I have C-Tek and an Optimate and my Lidl charger won't hold a candle to either of them. Don't ask me why, perhaps I got a duff one but I find the Lidl charger consistently under-charges. A battery at float voltage on the Lidl will consistently charge for a considerable time if swapped to either of the other chargers but never the other way around.


----------



## Bobfiggis (Mar 30, 2008)

I can't see from the Lidl description what Amp Hr batteries it can cope with.

My C-TEK 3600 can handle batteries up to 120Ah, but there are some models which only perform up to 90Ah.

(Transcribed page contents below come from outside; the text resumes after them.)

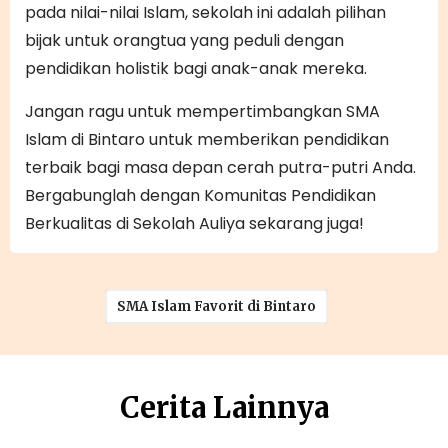
pada nilai-nilai Islam, sekolah ini adalah pilihan
bijak untuk orangtua yang peduli dengan
pendidikan holistik bagi anak-anak mereka.
Jangan ragu untuk mempertimbangkan SMA
Islam di Bintaro untuk memberikan pendidikan
terbaik bagi masa depan cerah putra-putri Anda.
Bergabunglah dengan Komunitas Pendidikan
Berkualitas di Sekolah Auliya sekarang juga!
SMA Islam Favorit di Bintaro
Cerita Lainnya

I've just had to change my car battery - it was manufactured in 1995 and has been in the vehicle all its life !!! (SAAB - Varta). Even the C-tek couldn't revive it - not surprising ! I don't expect the new one will last 13 years.


----------



## maddie (Jan 4, 2006)

:lol: Hi it says in the booklet will charge any rechargeable battery from 1.2 ah to 120 ah ==electrolyte solution or gel -- put ths at 13 quid to the c tec at 45 quid ish to do the same job ?If you are loaded then buy the c tec or if more prudish go for the same spec, tronic. :lol: 
terry
For all teckies out there I am going to try and scan page booklet but do not know if it will be readable as attachment :lol:


----------



## bigles (May 26, 2008)

I had an Oxford Optimiser, this LIDL one seems to be quite similar, and at that price it's worth a try. So I'll be getting one, assuming there's any left by the time I get there!


----------



## ingram (May 12, 2005)

I wanted one of those about three years ago but they didn't have any so I bought a Ctek. This is excellent. I then bought a Tronic from Lidl a year later and this is excellent too especially considering the price.


The only difference that I have noticed ( because I had them both on at the same time ) is that when the mains power restored after a cut, I had to reset the Tronic because it stayed off but the Ctek stayed set to the mode selected.

Harvey


----------